My most recent experience with this occurred just this past week. My disclaimer to what I'm about to say is that it had been one of the longest weeks with the kids. We've got croup, snotty noses, dry coughs, fevers, no appetite (mom aside . . .of course), grumps, lack of sleep, no pre-school (I've gotten good at wall climbing), pneumonia, cling-to-my-leg-all-day-like-a shin-guard behavior, strawberries to dip, Dr. appointments to make, ear infections, medicine to pick up, milk to get, and valentines for school to make. I chose to delegate the last task to my husband the other night. It was just a quick trip to the store (with toddler in tow) to purchase white card stock and valentine treats for goody bags. I delegated-- partly because I was exhausted, but mostly because I was still wearing the same thing I wore to bed the previous night (what, that's not charming?). The second that I asked him to do this for me I started to feel guilty. I then started to wonder how long it was going to take him to get Tierney out of her princess dress, shoes, pearls and hat and into something presentable. Should I help if it meant they'd get out the door faster? Because I'm pretty sure Simon and Garfunkel had already started singing "The Sound of Silence" in my ear. Move, move, move! I felt guilty because I was sending my husband off to the store on an empty stomach. I felt guilty because it was almost 7:00 at night and this task was probably the last thing he felt like doing. I felt guilty because I knew how much energy it would take to charge through this Valentines day adventure. I felt guilty because I know what it's like to take a toddler to the grocery store. I feel guilty because the entire time he was away I was doing everything but scrubbing the floors (and my armpits).

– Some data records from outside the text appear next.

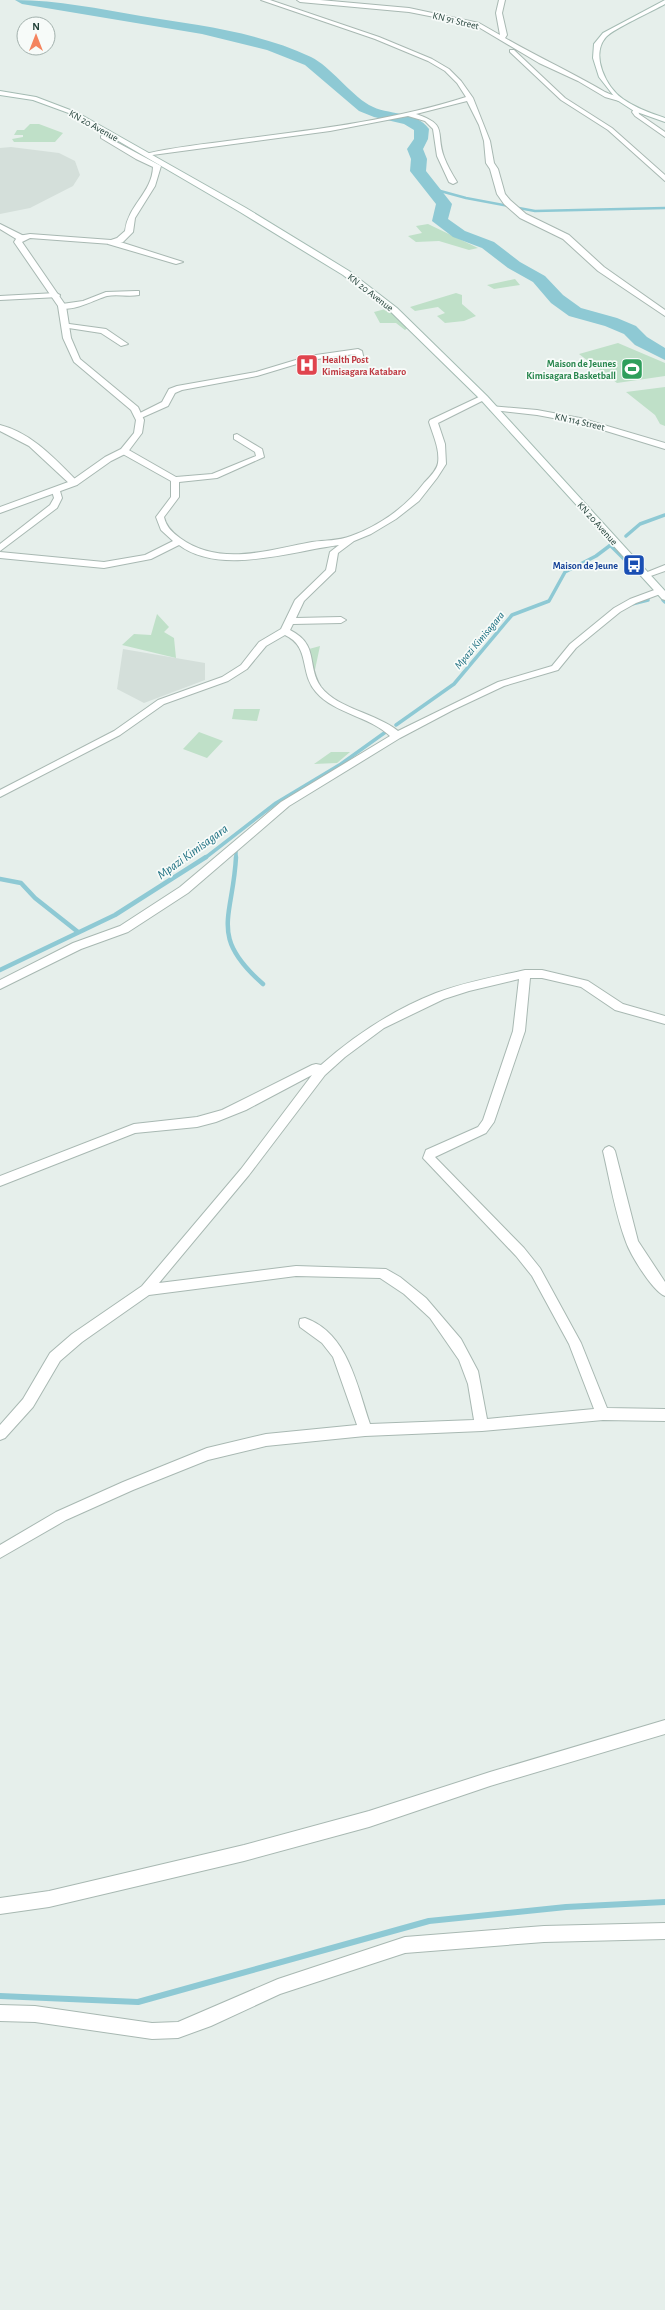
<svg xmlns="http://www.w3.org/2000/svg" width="665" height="2310" viewBox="0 0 665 2310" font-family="'Alegreya Sans',sans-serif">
<rect width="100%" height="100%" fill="#e6efeb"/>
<!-- built -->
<path fill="#d4dfda" d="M11,147L59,153L75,161L80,175L73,186L30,208L0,214V148Z
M123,649L205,663V680L144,703L117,689Z"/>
<!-- green -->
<path fill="#bfe0c8" d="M30,124H39L63,133L55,142H14L12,139L23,137V135H14L17,130H24Z
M428,224L478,248L469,250L439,241L416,242L408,236L422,233L416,226Z
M515,279L520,285L494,289L487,285Z
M456,293L462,295V304L476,316L464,321L445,323L437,316L445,313L438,307L415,311L410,307Z
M389,308L409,327L405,330L396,323H380L374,312Z
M618,343L665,363V376L617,383L579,354Z
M665,387V426L660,424L655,415L626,392Z
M157,614L169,627L164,632L174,638L176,658L122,645L134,634L151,635Z
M320,646L313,679L307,678L311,659L309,649Z
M234,709H260L257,721L232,719Z
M199,732L223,741L207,758L183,749Z
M331,752H350L337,763L314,764Z"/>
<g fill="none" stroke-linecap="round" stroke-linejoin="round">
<!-- stream-far3 -->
<path stroke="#8ec9d4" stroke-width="2.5" d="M433,189L466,198L535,211L665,208"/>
<!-- stream-far2 -->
<path stroke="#8ec9d4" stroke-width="3.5" d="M626,536L640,524L665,515
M610,545L637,572
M663,600L665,602
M632,604L648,600
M396,725L454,684L512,615L549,601L565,572L596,556L612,544
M205,858L276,803L341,764L387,731
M236,858V846"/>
<!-- stream-far1 -->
<path stroke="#8ec9d4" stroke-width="4.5" d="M236,857C233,918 208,936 263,984
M0,879L21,883L35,898L78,932
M0,970L115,915L206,857"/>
<!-- stream -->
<path stroke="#8ec9d4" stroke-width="6" d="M0,1996L138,2002L429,1921L566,1907L665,1902"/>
<!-- river -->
<path fill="#8ec9d4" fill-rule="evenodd" d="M15,0C58,0 99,9 141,16C197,25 259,32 311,57C331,67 349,93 369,105C388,116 416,110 429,129L428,139L423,149L427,159L426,171L452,204L448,219L465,231L494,242L520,262L545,276L563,295L581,308L617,318L636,326L647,337L665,348V360L635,345L624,334L605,326L569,316L551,303L533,282L508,268L482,248L453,237L432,221L436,204L410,171L411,159L407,149L414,139V130L404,124L374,117L359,111L305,65L267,50L202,34L22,4Z"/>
<!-- minor casing -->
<g stroke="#a8b8b2" stroke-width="2">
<path id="minor" d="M261,0H270L379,37L432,59L449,69L461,81L473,98L490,141L494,163L498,169L505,194L510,200L526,214L569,235L604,267L665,310V316L598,271L563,239L520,218L504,204L497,194L490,169L486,163L484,141L479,125L467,101L416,114C449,125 435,132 444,157C447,165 452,174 457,182L453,184L449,182L437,156L433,129L425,121L408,116L330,131L145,156V154C174,147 205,144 235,140C312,130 391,121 466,97L457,83L445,71L428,61L375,39Z
M297,0H320L409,8L479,23L500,35L496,13L499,0H505L502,13L507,35L505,38C538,57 573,73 605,92C611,95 618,96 622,99L619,101L605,97L578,81L539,63L475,25L409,12L300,2Z
M510,50H514L565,98L612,128L665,175V181L608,130L561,100L510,52Z
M0,224L24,236L25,238L18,240L0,229Z
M108,240H114L183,262L176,264L108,244Z
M136,291H139V295C128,297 117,294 107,296C96,299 68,315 58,306L62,304L83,301L106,292Z
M56,293L60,295L59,297L0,300V296Z
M62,323L106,329L128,344L121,346L101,333L62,327Z
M358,349L362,351L364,360H358L355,354L310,360L257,376L182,390L175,393L168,406L141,418L134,416L162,402L169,389L177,386L256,372L309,356Z
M481,396L488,398L438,423L445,444L446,464L437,478L419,501L396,519L371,534L354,541L338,553L335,571L304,601L296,618L341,617L346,620L341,623L293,624L290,630C320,645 306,666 321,687C338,709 376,713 398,731L498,682L552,666L570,644L614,608L630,599L657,589H663V593L636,603L620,612L576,648L558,670L504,686L453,710L400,738L289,806L188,893L128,932L81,949L0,989V980L73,943L120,926L180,887L281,802L390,736C369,716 335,714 316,692C299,673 311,647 285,635L266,646L247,669L228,681L164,704L120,735L0,797V790L114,731L158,700L222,677L241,665L259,642L281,629L295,600L326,570L330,552L339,545C292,551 220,576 179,545L151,559L104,568L0,558V552L104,562L145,555L173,541L161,530L156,517L171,497V481L121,453V449H127L176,477L212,474L256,456L255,452L234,439V435L237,434L262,449L264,457L217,478L179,482V497L164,517C166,527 173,533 180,538C220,567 268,550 312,542C325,540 339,541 351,536C379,526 406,507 424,483C429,478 437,470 438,463C440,449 433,435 429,422L430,420Z
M0,425C32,433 55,459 77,481V485H71L29,446L0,431Z
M56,488L60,491L62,498L57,508L0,551V544L50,505L54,498L52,491Z
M665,565V571L645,578L640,575Z
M525,970H542L588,981L623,1004L665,1016V1024L615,1010L581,987L542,978H530L525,1031L494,1122L486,1133L435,1157L524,1248L540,1268L581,1343L607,1408L665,1409V1421L603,1420L482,1431L365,1436L266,1446L208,1460L133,1490L66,1520L0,1558V1545L56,1512L123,1482L207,1448L266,1434L357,1425L333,1357L322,1343L300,1327L299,1323L300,1319L305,1318C348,1333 357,1386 370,1424L474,1420L468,1384L459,1360L430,1318L404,1294L380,1278L296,1276L149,1295L82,1342L60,1361L33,1407L5,1438L0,1440V1425L23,1399L50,1353L72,1334L142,1286L241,1169L312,1075L246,1110L216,1122L197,1127L135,1133L0,1186V1176L134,1124L197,1117L222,1110L312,1065L316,1064L321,1065C355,1035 393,1010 436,993C465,982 495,977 525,970ZM519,979L513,1031L483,1120L478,1127L426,1150L423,1158L516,1256L532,1276L569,1344L594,1409L487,1419L478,1371L461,1339L426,1298L400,1277L386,1269L296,1266L159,1283L249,1175L325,1075L345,1057L384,1028L444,999L469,991Z
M609,1146L613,1148L615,1151L638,1241L665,1282V1296C653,1292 630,1254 626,1242C615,1213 610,1181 603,1151L605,1148Z
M665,1923V1939L544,1942L405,1953L280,1994L211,2026L178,2038L152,2039L35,2022L0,2021V2005L35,2006L152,2023L178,2022L278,1979L405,1937L544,1926Z"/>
</g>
<!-- tertiary casing -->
<g stroke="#a8b8b2" stroke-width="2">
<path id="tertiary" d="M634,109H638L639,114L665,132V137L635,116L632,112Z
M108,130L111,132L107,137L161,166L155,186L135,218L133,232L123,242L111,244L30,238L22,242L66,306L71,338L80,359L138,407L144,420L142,433L127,453L111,461L77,485L0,513V507L71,481L105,457L121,449L134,433L136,420L131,410L74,362L63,338L58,306L14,242L18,236L30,234L111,240L117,238L125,231C128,205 152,193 153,167L136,159L101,138V136Z
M490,406L537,410L580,418L665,443V449L580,423L537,415L493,410H490Z
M665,1720V1734L490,1786L369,1827L244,1861L49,1907L0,1914V1898L49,1891L244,1845L369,1811L490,1772Z"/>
</g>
<!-- secondary casing -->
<g stroke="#a4bbb3" stroke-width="2">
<path id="secondary" d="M665,0V4C653,11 613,29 606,37C590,55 606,87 623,99C636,108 650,113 665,118V122L634,111L617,100L599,77L593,58L594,44L603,33Z
M0,91L36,97L78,113L246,208L349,271L397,308L487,396L665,591V600L662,599L481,400L391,312L343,275L240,212L74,115L33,100L0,95Z"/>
</g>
<!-- minor -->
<use href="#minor" fill="#fff" fill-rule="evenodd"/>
<!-- tertiary -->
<use href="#tertiary" fill="#fff" fill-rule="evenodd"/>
<!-- secondary -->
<use href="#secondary" fill="#fff" fill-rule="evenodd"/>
</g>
<!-- icons -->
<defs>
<g id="hospital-square" transform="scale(1.15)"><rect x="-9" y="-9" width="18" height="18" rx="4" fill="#e0444e" stroke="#f7fbf9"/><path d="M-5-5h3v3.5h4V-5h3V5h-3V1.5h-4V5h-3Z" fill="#fff"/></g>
<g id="stadium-square" transform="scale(1.15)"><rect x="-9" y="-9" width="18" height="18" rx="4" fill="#2e9e5b" stroke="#f7fbf9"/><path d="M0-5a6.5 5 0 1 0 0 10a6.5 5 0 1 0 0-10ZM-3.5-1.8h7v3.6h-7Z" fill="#fff"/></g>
<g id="bus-square" transform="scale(1.15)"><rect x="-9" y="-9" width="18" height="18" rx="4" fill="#1a4fb4" stroke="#f7fbf9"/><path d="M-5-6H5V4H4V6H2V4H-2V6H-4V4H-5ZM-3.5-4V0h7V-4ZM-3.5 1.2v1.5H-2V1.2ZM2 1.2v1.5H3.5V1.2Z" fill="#fff"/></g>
</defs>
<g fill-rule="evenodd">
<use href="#hospital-square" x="307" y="365"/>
<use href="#stadium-square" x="632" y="369"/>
<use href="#bus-square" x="634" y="565"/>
</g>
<g text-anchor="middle" stroke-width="3.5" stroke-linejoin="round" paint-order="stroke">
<!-- far-street labels -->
<g font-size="10" fill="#24423a" stroke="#f7fbf9">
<text transform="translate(456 20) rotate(14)" y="4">KN 91 Street</text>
<text transform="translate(94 125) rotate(29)" y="4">KN 20 Avenue</text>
<text transform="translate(371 292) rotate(38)" y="4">KN 20 Avenue</text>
<text transform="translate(580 421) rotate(13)" y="4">KN 114 Street</text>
<text transform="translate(598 523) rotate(48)" y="4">KN 20 Avenue</text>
</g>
<!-- far-health labels -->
<g font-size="10" font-weight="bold" fill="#be3a42" stroke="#f7fbf9" text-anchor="start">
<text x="322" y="363">Health Post<tspan x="322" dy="12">Kimisagara Katabaro</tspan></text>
</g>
<!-- far-leisure labels -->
<g font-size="10" font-weight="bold" fill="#27864d" stroke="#f7fbf9" text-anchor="end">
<text x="616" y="367">Maison de Jeunes<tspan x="616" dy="12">Kimisagara Basketball</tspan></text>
</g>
<!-- far-transit labels -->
<g font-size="10" font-weight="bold" fill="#164399" stroke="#f7fbf9" text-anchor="end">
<text x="618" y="569">Maison de Jeune</text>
</g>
<!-- far-water labels -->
<g font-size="11" font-style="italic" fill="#1c6f80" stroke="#f7fbf9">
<text transform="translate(479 640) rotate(-50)" y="4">Mpazi Kimisagara</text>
</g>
<!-- water labels -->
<g font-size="13" font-style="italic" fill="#1c6f80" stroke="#f7fbf9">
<text transform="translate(192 851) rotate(-36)" y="5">Mpazi Kimisagara</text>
</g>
</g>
<!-- north arrow -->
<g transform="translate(36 36)"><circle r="19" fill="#f7fbf9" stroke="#a3b1ad"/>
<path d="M0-3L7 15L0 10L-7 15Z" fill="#f4845f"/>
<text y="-6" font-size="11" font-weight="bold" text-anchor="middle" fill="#24423a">N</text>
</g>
</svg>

But once the troops were out the door and on their way to complete the mission, I was just fine. I was going to be okay. And so I poured myself a glass of wine and enjoyed my guilt-free moment. Because I knew it wouldn't last long.

2.04.2009

A SUBTLE HINT?
My brother Andy recently tried to find a You Tube video of chimpanzees playing hockey that he had seen recently on TV. Although he couldn't find the one he was looking for, this was one he found. As I was watching the video, I couldn't help but wonder if this was his subtle way of telling me that this is how I look when I play hockey. Is that why you're keeping my stick so short, Andy?

2.03.2009

A QUOTE WORTH SHARING
My daughter Tierney (4) to me: "Mommy, did God make flowers?"

Me: "Yes, sweetie."
Tierney: "Mommy, I don't want God to make Home Depot."

I promise I didn't pay her to say that. Really.